Task objective: Can you give the records below as a numbered list, one entry per line, with blank lines dropped and the pictures left out?

[Stored items]
-- Opening Marker --

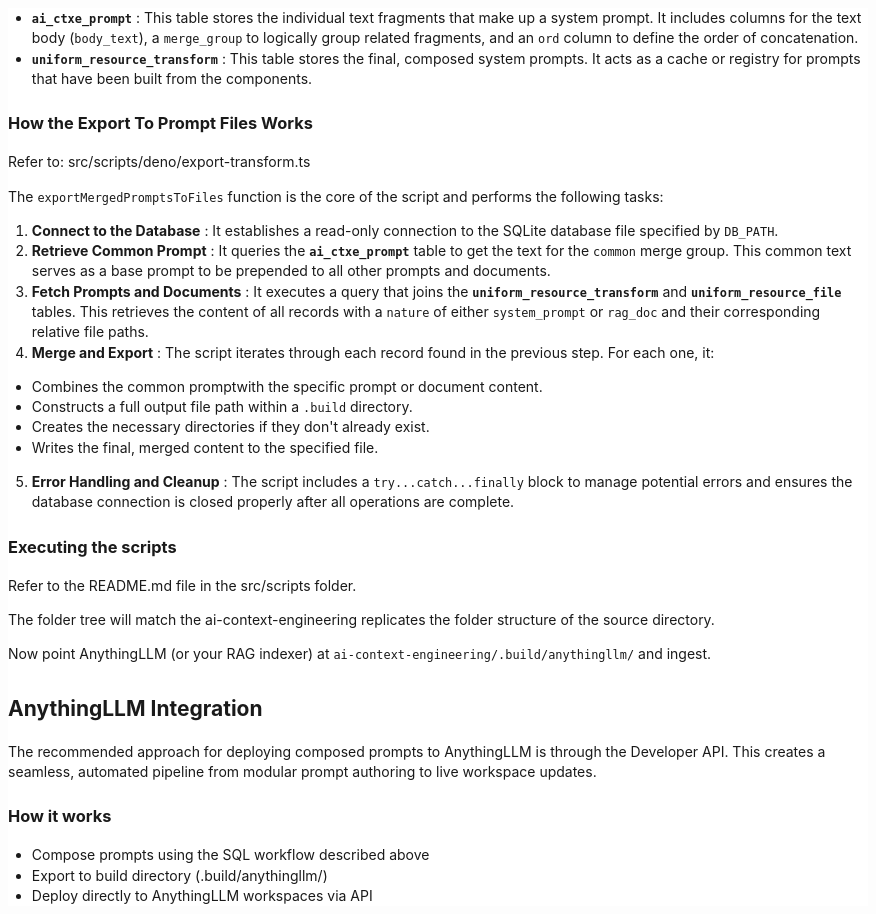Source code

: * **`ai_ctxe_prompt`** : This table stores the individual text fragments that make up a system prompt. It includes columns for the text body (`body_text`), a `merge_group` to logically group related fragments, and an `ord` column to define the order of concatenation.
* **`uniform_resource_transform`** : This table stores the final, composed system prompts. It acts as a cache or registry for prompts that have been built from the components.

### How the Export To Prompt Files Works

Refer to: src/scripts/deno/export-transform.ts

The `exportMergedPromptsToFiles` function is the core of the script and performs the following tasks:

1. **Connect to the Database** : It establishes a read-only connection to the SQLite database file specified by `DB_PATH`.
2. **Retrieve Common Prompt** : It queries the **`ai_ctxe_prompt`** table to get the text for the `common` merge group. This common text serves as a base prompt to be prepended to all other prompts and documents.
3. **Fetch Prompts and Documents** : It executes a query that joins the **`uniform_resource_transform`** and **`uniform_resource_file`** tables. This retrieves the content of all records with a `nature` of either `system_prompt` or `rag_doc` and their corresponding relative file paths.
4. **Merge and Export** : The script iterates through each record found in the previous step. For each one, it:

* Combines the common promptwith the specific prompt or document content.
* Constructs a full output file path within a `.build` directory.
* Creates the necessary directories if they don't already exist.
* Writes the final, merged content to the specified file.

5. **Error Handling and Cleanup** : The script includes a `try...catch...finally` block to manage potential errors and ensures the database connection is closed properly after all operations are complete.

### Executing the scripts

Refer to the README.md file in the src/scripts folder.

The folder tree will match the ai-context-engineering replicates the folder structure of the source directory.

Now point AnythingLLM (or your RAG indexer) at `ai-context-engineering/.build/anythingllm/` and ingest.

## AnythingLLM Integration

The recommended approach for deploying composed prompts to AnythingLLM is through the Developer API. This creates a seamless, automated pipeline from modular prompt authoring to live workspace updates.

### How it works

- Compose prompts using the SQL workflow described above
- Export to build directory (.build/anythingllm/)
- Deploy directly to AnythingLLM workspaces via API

-- Closing Marker --

Written reply:
1. Source code
2. : * **`ai_ctxe_prompt`** : This table stores the individual text fragments that make up a system prompt. It includes columns for the text body (`body_text`), a `merge_group` to logically group related fragments, and an `ord` column to define the order of concatenation.
3. * **`uniform_resource_transform`** : This table stores the final, composed system prompts. It acts as a cache or registry for prompts that have been built from the components.
4. ### How the Export To Prompt Files Works
5. Refer to: src/scripts/deno/export-transform.ts
6. The `exportMergedPromptsToFiles` function is the core of the script and performs the following tasks:
7. 1. **Connect to the Database** : It establishes a read-only connection to the SQLite database file specified by `DB_PATH`.
8. 2. **Retrieve Common Prompt** : It queries the **`ai_ctxe_prompt`** table to get the text for the `common` merge group. This common text serves as a base prompt to be prepended to all other prompts and documents.
9. 3. **Fetch Prompts and Documents** : It executes a query that joins the **`uniform_resource_transform`** and **`uniform_resource_file`** tables. This retrieves the content of all records with a `nature` of either `system_prompt` or `rag_doc` and their corresponding relative file paths.
10. 4. **Merge and Export** : The script iterates through each record found in the previous step. For each one, it:
11. * Combines the common promptwith the specific prompt or document content.
12. * Constructs a full output file path within a `.build` directory.
13. * Creates the necessary directories if they don't already exist.
14. * Writes the final, merged content to the specified file.
15. 5. **Error Handling and Cleanup** : The script includes a `try...catch...finally` block to manage potential errors and ensures the database connection is closed properly after all operations are complete.
16. ### Executing the scripts
17. Refer to the README.md file in the src/scripts folder.
18. The folder tree will match the ai-context-engineering replicates the folder structure of the source directory.
19. Now point AnythingLLM (or your RAG indexer) at `ai-context-engineering/.build/anythingllm/` and ingest.
20. ## AnythingLLM Integration
21. The recommended approach for deploying composed prompts to AnythingLLM is through the Developer API. This creates a seamless, automated pipeline from modular prompt authoring to live workspace updates.
22. ### How it works
23. - Compose prompts using the SQL workflow described above
24. - Export to build directory (.build/anythingllm/)
25. - Deploy directly to AnythingLLM workspaces via API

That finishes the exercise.